Do All Lives Matter? by Wayne Gordon

Do All Lives Matter? by Wayne Gordon

Author:Wayne Gordon
Language: eng
Format: epub
Tags: United States—Race relations;Race relations—Religious aspects—Christianity;Racism—United States;Racism—Religious aspects—Christianity;Reconciliation—Religious aspects—Christianity;Black lives matter movement;REL012110;SOC031000;REL012000
ISBN: 9781493410750
Publisher: Baker Publishing Group
Published: 2016-12-16T05:00:00+00:00


It’s not just everyday conversations and routine interactions that reveal the presence of invisible people. In early July 2016, the nation experienced one of its most tense and wrenching times as on consecutive days African American men were shot and killed by police, first in Baton Rouge, Louisiana, and then just outside St. Paul, Minnesota. A few days later, five Dallas police officers were shot and killed by a black man in apparent retaliation.

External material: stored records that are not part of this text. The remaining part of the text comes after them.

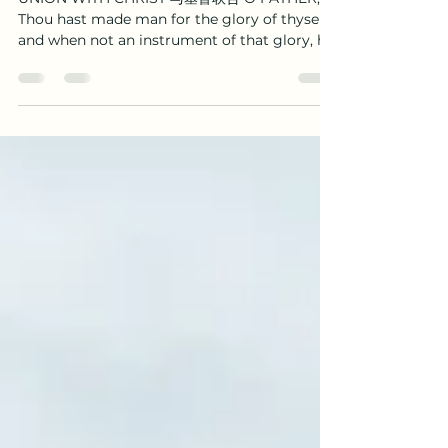
《异象谷》第十九篇：与基督联
合
UNION WITH CHRIST 与基督联合 O FATHER,
Thou hast made man for the glory of thyself,
and when not an instrument of that glory, he
is a thing of...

But even as the nation was mourning, my heart turned to my own community. In the same period of just a few days that spanned the killings of Alton Sterling, Philando Castile, and the five Dallas police officers, 114 people were shot in Chicago. Eleven of them died. The nation’s attention was focused on the five Dallas police officers who’d been killed and their families. They got lots of publicity, even a special address from the president, something that was right and good. Yet no one seemed to care about those 114 people—especially the eleven who lost their lives—in Chicago. Where was the mourning for them? In fact, most of these incidents didn’t even make the local news. This ought to make us wonder how much the lives of people on the South and West Sides of Chicago, especially Americans of African descent, truly matter.

One of my first lessons regarding invisible people still haunts me today. It came in the 1970s during my first year as a teacher at Farragut High School on the West Side. An African American teen in my class had become one of my prize students. We knew him by his nickname, “Top Cat.” He did his homework faithfully, came to class every day, earned straight As, was always front and center, and was willing and able to answer almost any question. But then one day, Top Cat didn’t show up to class. I waited for a few minutes before finally asking, “Does anyone know anything about Top Cat?”

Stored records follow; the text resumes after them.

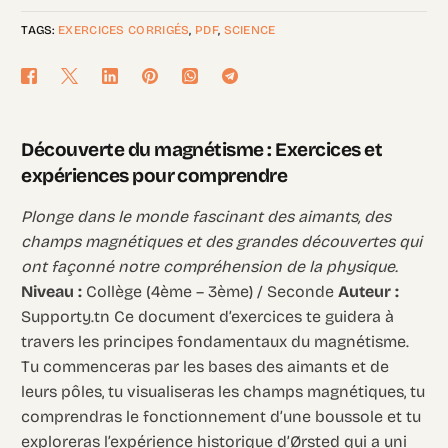
TAGS:
EXERCICES CORRIGÉS
,
PDF
,
SCIENCE
Découverte du magnétisme : Exercices et
expériences pour comprendre
Plonge dans le monde fascinant des aimants, des
champs magnétiques et des grandes découvertes qui
ont façonné notre compréhension de la physique.
Niveau :
Collège (4ème – 3ème) / Seconde
Auteur :
Supporty.tn Ce document d’exercices te guidera à
travers les principes fondamentaux du magnétisme.
Tu commenceras par les bases des aimants et de
leurs pôles, tu visualiseras les champs magnétiques, tu
comprendras le fonctionnement d’une boussole et tu
exploreras l’expérience historique d’Ørsted qui a uni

A few students responded, “Coach, you didn’t hear?”

To which I replied, “Hear what?”

They proceeded to tell me that there’d been a holdup at the gas station where Top Cat worked at night, and that he had been shot dead.

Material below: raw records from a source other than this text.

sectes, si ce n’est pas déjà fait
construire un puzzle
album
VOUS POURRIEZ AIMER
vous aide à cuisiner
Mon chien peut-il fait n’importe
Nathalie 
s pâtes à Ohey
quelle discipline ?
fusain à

I remember that day like it was yesterday. I especially remember trying to go to Top Cat’s funeral, but I couldn’t even find out where it was. No newspaper, no TV or radio newscast, nothing anywhere about the death of Top Cat. He was one of those nameless and faceless people about whom nobody seems to care and whose life doesn’t seem to matter.

Invisible.

The star of our class had simply gone out.